The Maasai Community

Maasai Woman

The Maasai are semi-nomadic pastoralists with a colorful and proud cultural heritage centered on their cattle and strong communal social organization. Their traditional dress, language, music, and dance are all instantly and intentionally recognizable as “Maasai”. Their age-old rituals form important pillars in identity and well-being and traditional beliefs towards wildlife have further enhanced a generally peaceful and mutually beneficial co-existence between people, wildlife, and the land. The common religion amongst the Maasai community is Christianity. The Maasai communities around the conservancy mainly practice pastoralism, keeping cattle, predominantly the Zebu Cattle, The Dorper Sheep, and the small East African Goats. The community sells their livestock at the Aitong’ Markets on Thursdays, Mararianda, and Talek on Wednesdays, and Lemek on Thursdays. The community also depends on lease payments obtained from leasing their land to the conservancy. The community also practices subsistence farming in the areas outside the conservancy, mainly growing maize and beans.

The community’s settlement patterns are majorly influenced by land use, land potential, land tenure, and urbanization. Settlement takes place in many forms, including permanent urban settlements, temporary or semi-permanent bomas, tourism camps, research centers, and permanent wildlife forces bases. Electricity reaches Lemek, Aitong Center, and Mararianda

Community Empowerment

MNC realizes that the economic development and prosperity of landowners and local communities are inextricably linked to the conservancy’s ultimate success.

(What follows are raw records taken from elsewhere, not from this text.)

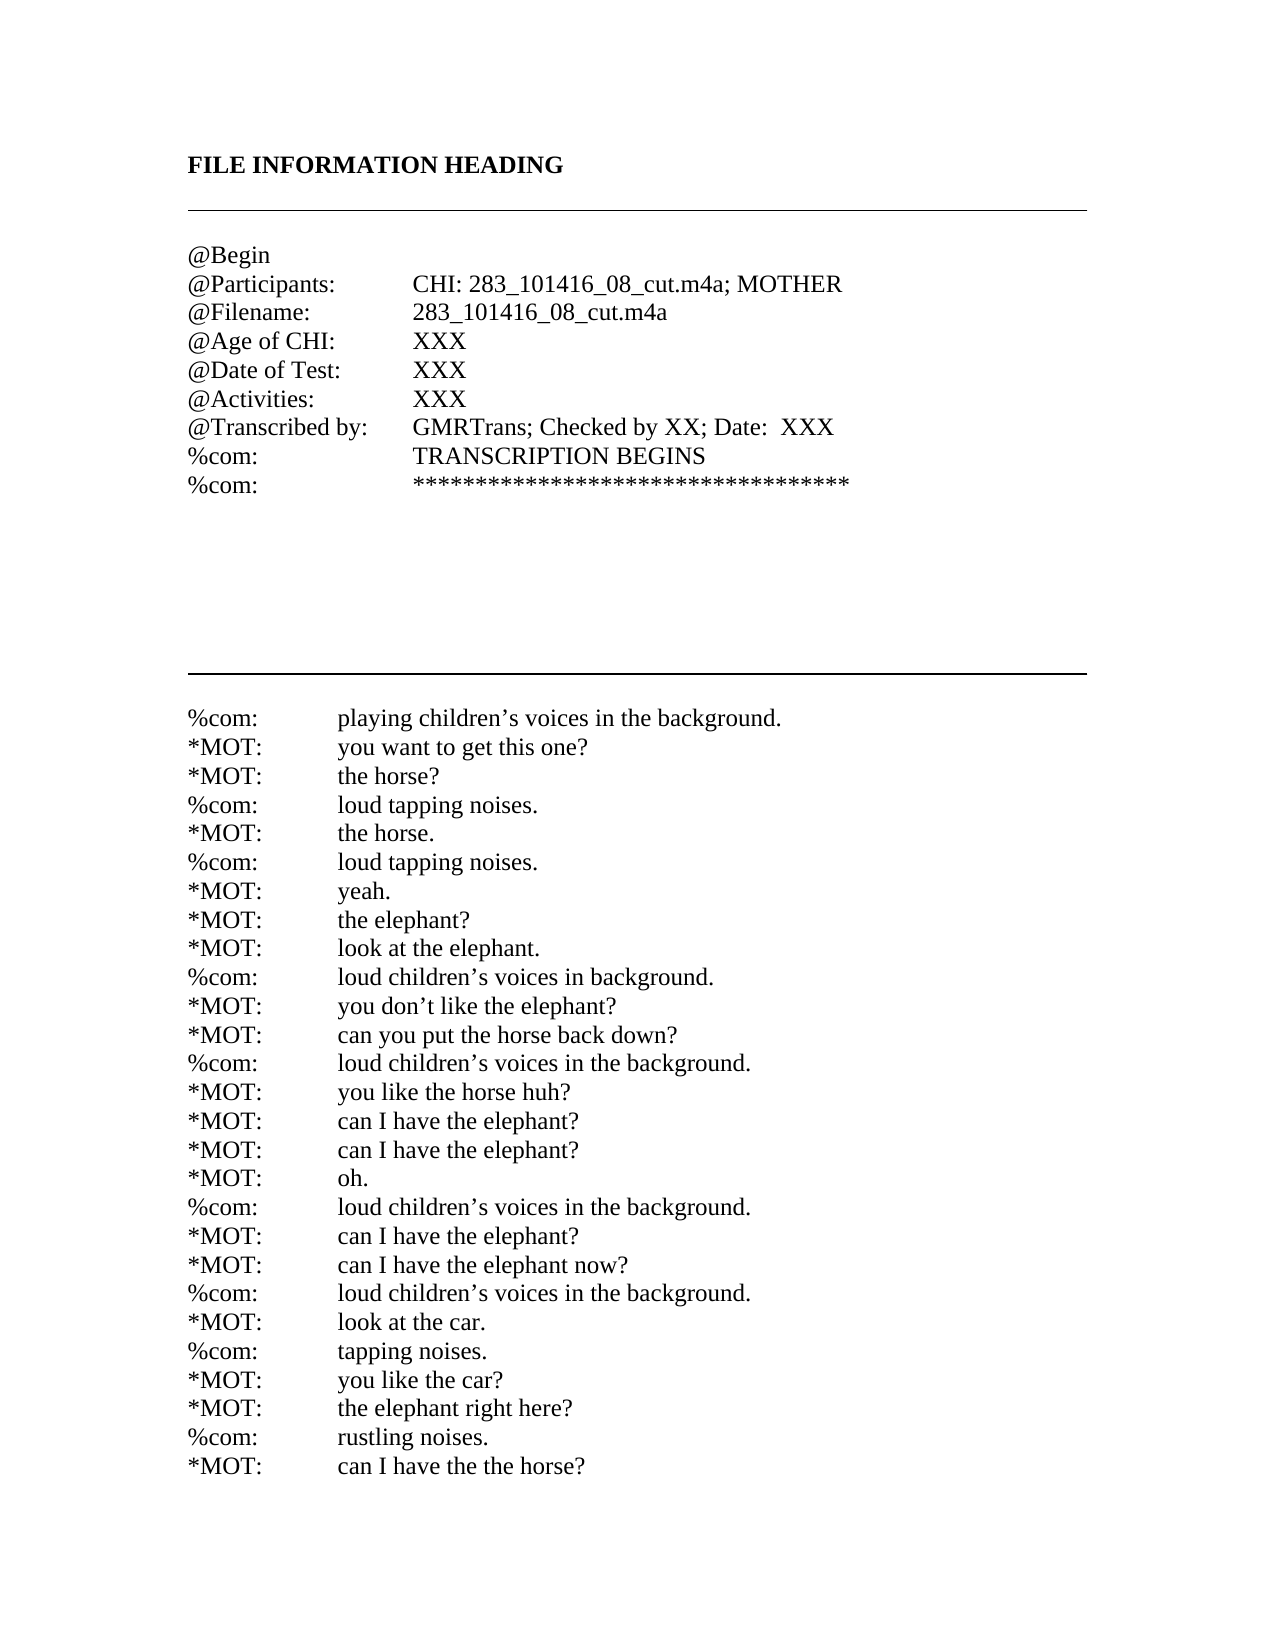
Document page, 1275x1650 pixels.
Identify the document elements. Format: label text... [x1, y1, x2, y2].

text *MOT: can I have the elephant? [187, 1106, 1087, 1135]
text %com: loud children’s voices in background. [187, 962, 1087, 991]
text *MOT: you want to get this one? [187, 732, 1087, 761]
text %com: loud tapping noises. [187, 847, 1087, 876]
text @Transcribed by: GMRTrans; Checked by XX; Date: XXX [187, 412, 1087, 441]
text *MOT: the horse? [187, 761, 1087, 790]
text *MOT: can I have the the horse? [187, 1451, 1087, 1480]
text %com: playing children’s voices in the background. [187, 703, 1087, 732]
text *MOT: look at the elephant. [187, 933, 1087, 962]
list FILE INFORMATION HEADING [187, 150, 1087, 179]
text %com: TRANSCRIPTION BEGINS [187, 441, 1087, 470]
text *MOT: you like the horse huh? [187, 1077, 1087, 1106]
text *MOT: can I have the elephant? [187, 1135, 1087, 1163]
text @Activities: XXX [187, 384, 1087, 412]
text *MOT: can I have the elephant now? [187, 1250, 1087, 1278]
text %com: *********************************** [187, 470, 1087, 499]
text @Filename: 283_101416_08_cut.m4a [187, 297, 1087, 326]
text %com: loud children’s voices in the background. [187, 1192, 1087, 1221]
text *MOT: can you put the horse back down? [187, 1020, 1087, 1048]
text @Begin [187, 240, 1087, 269]
text %com: loud tapping noises. [187, 790, 1087, 818]
text %com: loud children’s voices in the background. [187, 1048, 1087, 1077]
text %com: loud children’s voices in the background. [187, 1278, 1087, 1307]
text *MOT: the elephant? [187, 905, 1087, 933]
text *MOT: yeah. [187, 876, 1087, 905]
text *MOT: oh. [187, 1163, 1087, 1192]
text %com: tapping noises. [187, 1336, 1087, 1365]
text *MOT: look at the car. [187, 1307, 1087, 1336]
text *MOT: the elephant right here? [187, 1393, 1087, 1422]
text *MOT: the horse. [187, 818, 1087, 847]
text *MOT: can I have the elephant? [187, 1221, 1087, 1250]
text @Age of CHI: XXX [187, 326, 1087, 355]
text *MOT: you don’t like the elephant? [187, 991, 1087, 1020]
text @Date of Test: XXX [187, 355, 1087, 384]
text *MOT: you like the car? [187, 1365, 1087, 1393]
text %com: rustling noises. [187, 1422, 1087, 1451]
text @Participants: CHI: 283_101416_08_cut.m4a; MOTHER [187, 269, 1087, 297]
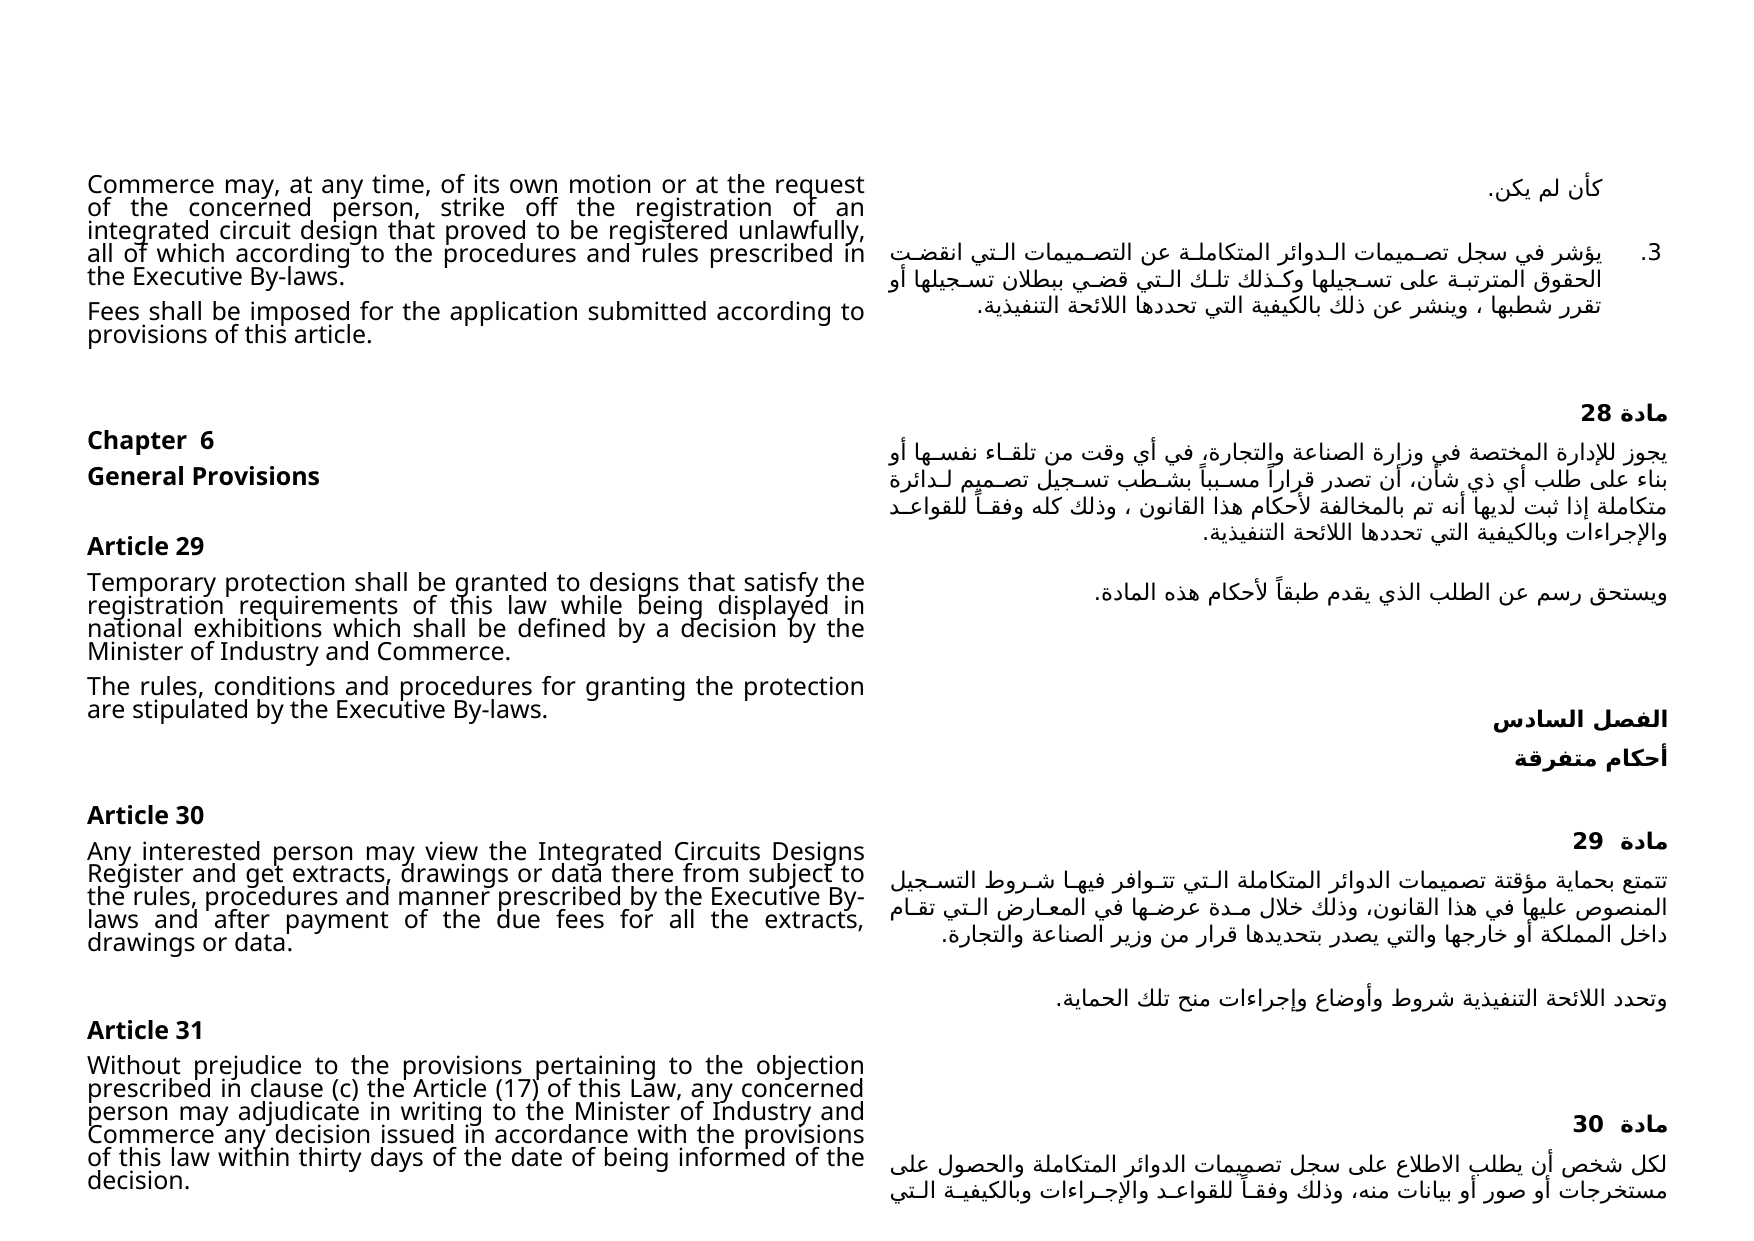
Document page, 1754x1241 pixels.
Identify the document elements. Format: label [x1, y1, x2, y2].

table_header [877, 163, 1679, 1204]
table_header [75, 163, 877, 1204]
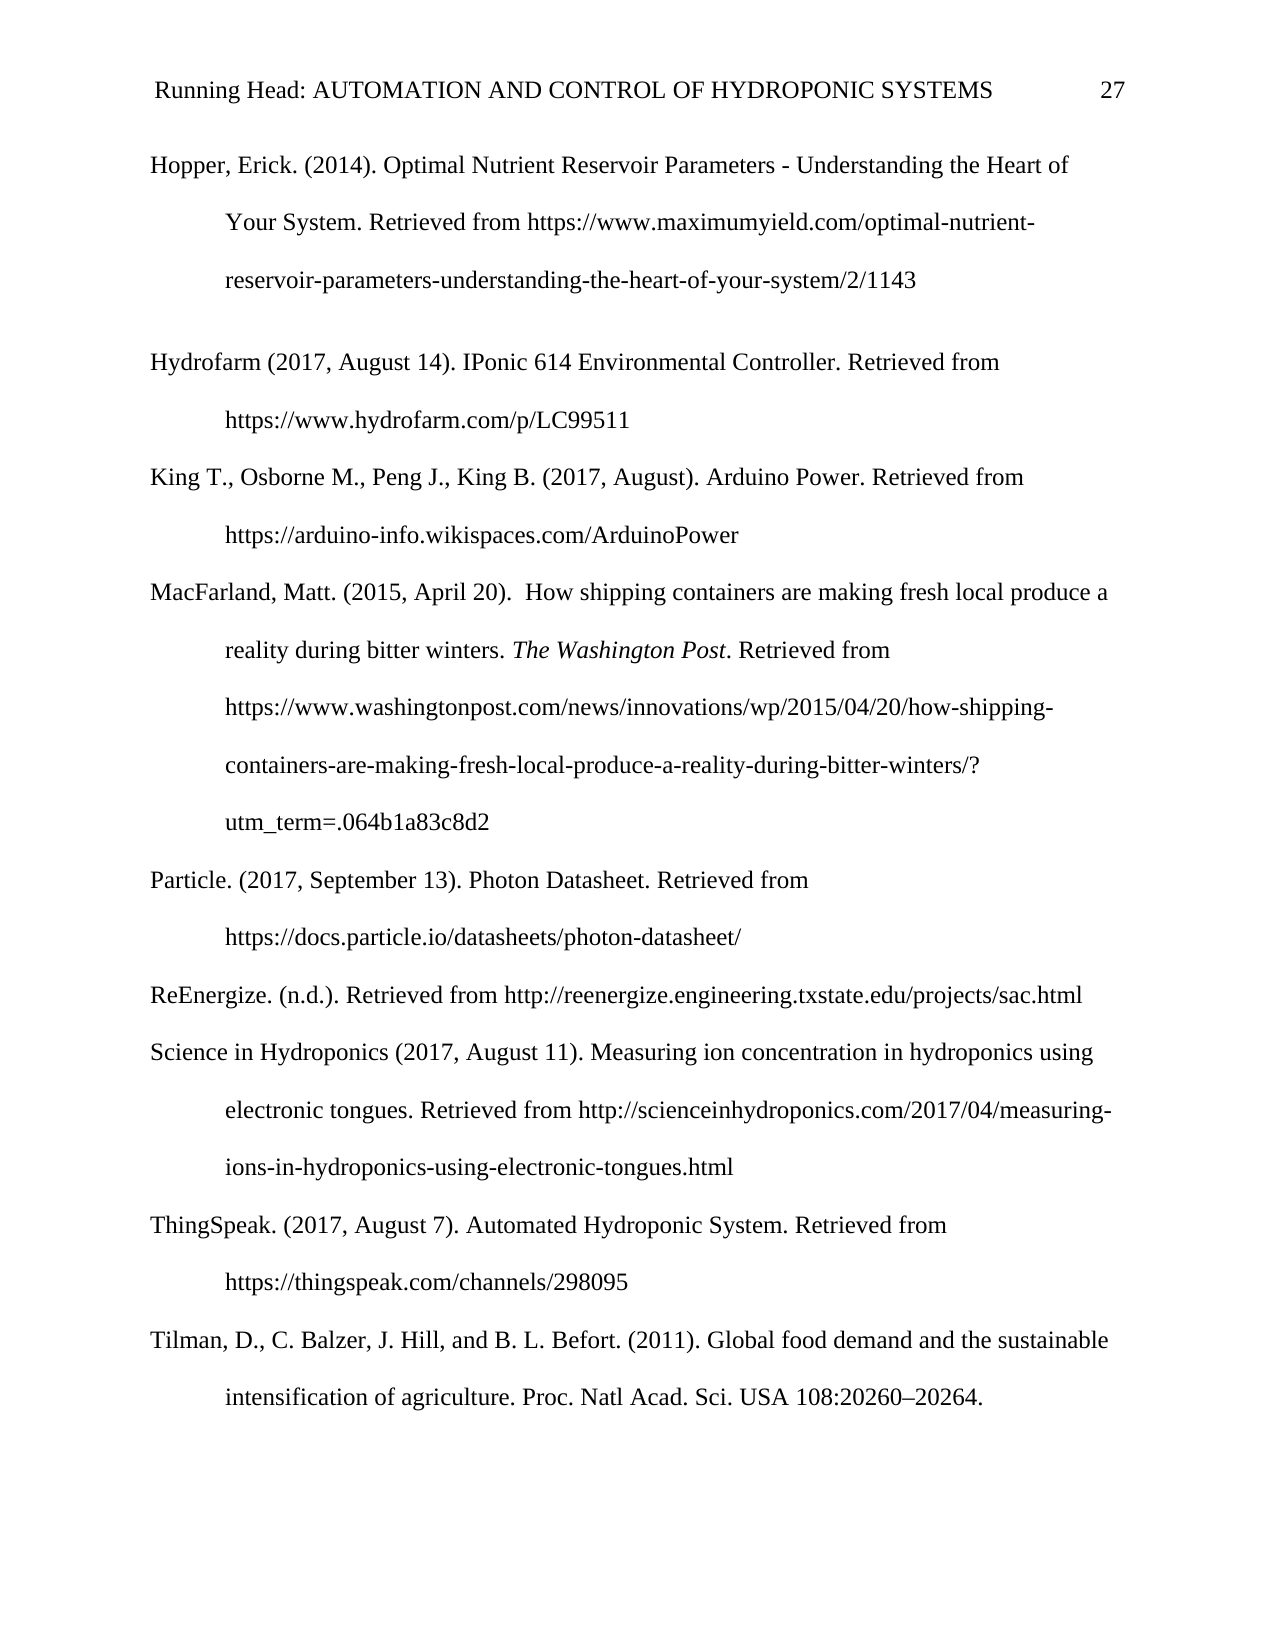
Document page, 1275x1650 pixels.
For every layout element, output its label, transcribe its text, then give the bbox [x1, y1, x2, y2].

text ThingSpeak. (2017, August 7). Automated Hydroponic System. Retrieved from https://thingspeak.com/channels/298095 [150, 1210, 1125, 1296]
text Tilman, D., C. Balzer, J. Hill, and B. L. Befort. (2011). Global food demand and the sustainable intensification of agriculture. Proc. Natl Acad. Sci. USA 108:20260–20264. [150, 1325, 1125, 1411]
text Particle. (2017, September 13). Photon Datasheet. Retrieved from https://docs.particle.io/datasheets/photon-datasheet/ [150, 865, 1125, 951]
text ReEnergize. (n.d.). Retrieved from http://reenergize.engineering.txstate.edu/projects/sac.html [150, 980, 1125, 1009]
text MacFarland, Matt. (2015, April 20). How shipping containers are making fresh local produce a reality during bitter winters. The Washington Post. Retrieved from https://www.washingtonpost.com/news/innovations/wp/2015/04/20/how-shipping-containers-are-making-fresh-local-produce-a-reality-during-bitter-winters/?utm_term=.064b1a83c8d2 [150, 577, 1125, 836]
subtitle Hydrofarm (2017, August 14). IPonic 614 Environmental Controller. Retrieved from https://www.hydrofarm.com/p/LC99511 [150, 347, 1125, 434]
text King T., Osborne M., Peng J., King B. (2017, August). Arduino Power. Retrieved from https://arduino-info.wikispaces.com/ArduinoPower [150, 462, 1125, 549]
text Science in Hydroponics (2017, August 11). Measuring ion concentration in hydroponics using electronic tongues. Retrieved from http://scienceinhydroponics.com/2017/04/measuring-ions-in-hydroponics-using-electronic-tongues.html [150, 1037, 1125, 1181]
text Hopper, Erick. (2014). Optimal Nutrient Reservoir Parameters - Understanding the Heart of Your System. Retrieved from https://www.maximumyield.com/optimal-nutrient-reservoir-parameters-understanding-the-heart-of-your-system/2/1143 [150, 150, 1125, 294]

MNC’s member camps have set up numerous projects, which highly benefit the local communities. They have established educational as well as health facilities with a focus on maternal and child disease, HIV/Aids, TB, malaria, and waterborne diseases. Several member camps are also supporting women’s empowerment enterprises, including the development of new income-generating activities, such as handicraft projects.

MNC also has a cultural Manyatta policy allowing village residents to sell souvenirs (including beadwork) on-site at designated Cultural Manyattas. The Manyattas are well-maintained and allow guests to immerse themselves into the Maasai culture. Funds collected from the Cultural Manyatta centers are channeled towards the bursary kitty to support the community’s education initiatives.

Maasai School Kids

Both MNC & its member camps have ensured that priority is given to the community in terms of employment, to ensure revenue generated goes back to the community. The Conservancy and its member camps are also committed to employing and empowering women in the local community. Mararianda has over 40 businesses while Aitong has over 70 businesses consisting mainly of retail shops, pubs, and food kiosks. The main imported trading items include clothing, building materials, and cereals mostly from Kilgoris, Kisii & Narok. The main exports are livestock and beadwork.

Economic Prosperity

Communities living in natural wildlife areas must be provided with the economic incentives to set aside their land for wildlife conservation. In the 1980s & 1990s, growing land fragmentation began to lead to the environmental degradation of the Maasai Mara ecosystem and exacerbated community impoverishment. Without a partnership between Maasai landowners and the private tourism sector, it was difficult to ensure sustainable, well-coordinated, and effective wildlife protection along with recognizable benefits for all stakeholders. In 2008 the founding members of MNC decided to approach the local Maasai leaders to jointly find a sustainable long-term solution for the conservation of the area. After many consultations, held under the shade of acacia trees, 750 Maasai landowners decided to lease their land to the Mara North Conservancy, which was officially established on the 1st of January 2009. This new partnership established a truly innovative approach, whereby the MNC member camps guaranteed to pay fixed monthly lease payments to the Maasai landowners, regardless of tourism ebbs and flows, for the privilege of carrying out their game drives within this exclusive wildlife area.